Cluster the data set after Kmeans determines the category.

definition:

``````def fit(self, X, y=None)
random_state = check_random_state(self.random_state)
X = self._check_fit_data(X)

self.cluster_centers_, self.labels_, self.inertia_, self.n_iter_ =/
k_means(
X, n_clusters=self.n_clusters, init=self.init,
n_init=self.n_init, max_iter=self.max_iter, verbose=self.verbose,
precompute_distances=self.precompute_distances,
tol=self.tol, random_state=random_state, copy_x=self.copy_x,
n_jobs=self.n_jobs, algorithm=self.algorithm,
return_n_iter=True)
return self
``````

Call the `k_means`function internally to cluster and return `self`.

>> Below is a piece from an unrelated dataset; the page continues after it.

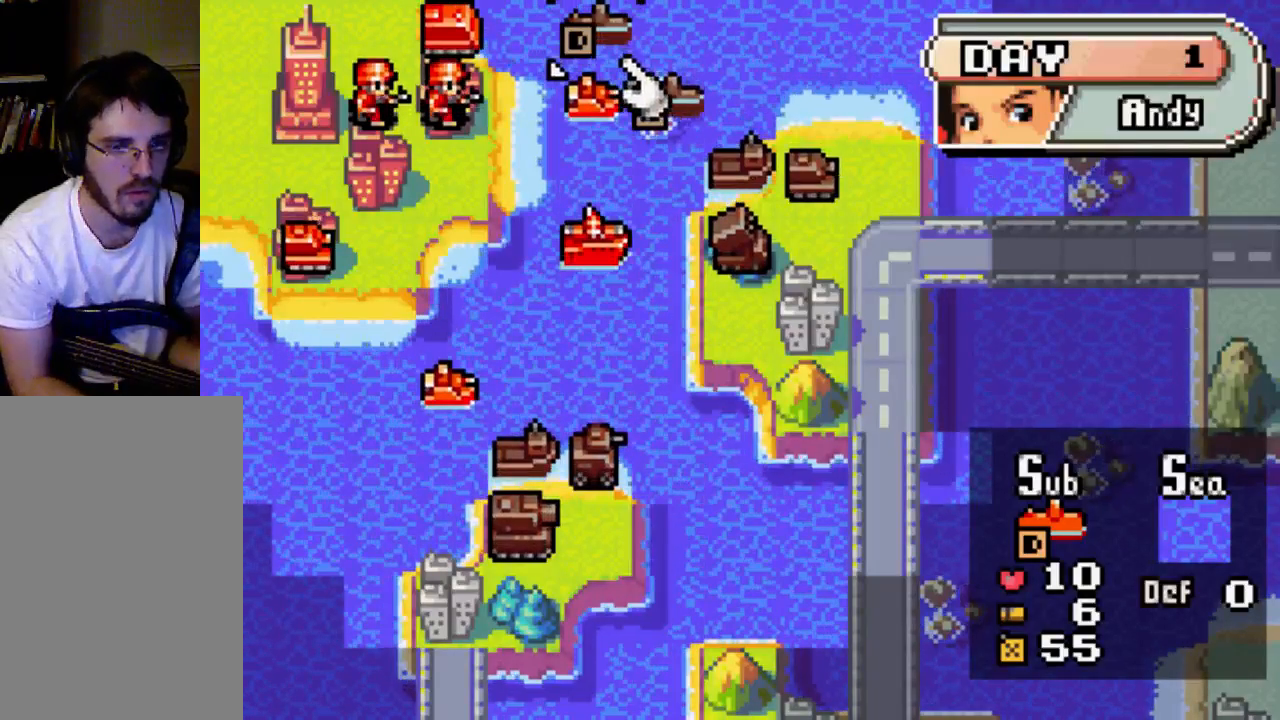
Gameplay with a controller (Xbox layout); each line is a JSON object with the inputs held at the frame after it. "events" lists button and stick changes between this image and that frame as [ms after this image, input, new state], when the widget could be followed in between. Not read: L3 R3.
{"buttons": [], "left_stick": "center", "right_stick": "center", "events": [[233, "DPAD_RIGHT", "down"], [300, "DPAD_RIGHT", "up"]]}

Call `k_means()`function, returns `self.cluster_centers_`, `self.labels_`, `self.inertia_`, `self.n_iter_`.

• `self.cluster_centers_`: Cluster center, shape is `(k, n_features)`
• `self.labels_`: `int`, Cluster index value, shape is`(n_samples,)`
• `self.inertia_`: Clustering distortion value (the sum of the squares of all observed distances in the training set)
• `self.n_iter_`: Optimal number of iterations corresponding to the results, only when `return_n_iter`set `True`on return.

2. predict()

According to the clustering results, determine the category

``````def predict(self, X)
``````
• `X`: `{array, sparse matrix}`, Shape is`[n_samples, n_features]` Return value:
• `labels`: `array`, Shape is `[n_samples,]`. Each sample belongs to the category index of the cluster.

3. fit_predict

``````def fit_predict(self, X, y=None)
return self.fit(X).labels_
``````

return value:

• `labels`: `array`, Shape is `[n_samples,]`. Each sample belongs to the category index value of the cluster.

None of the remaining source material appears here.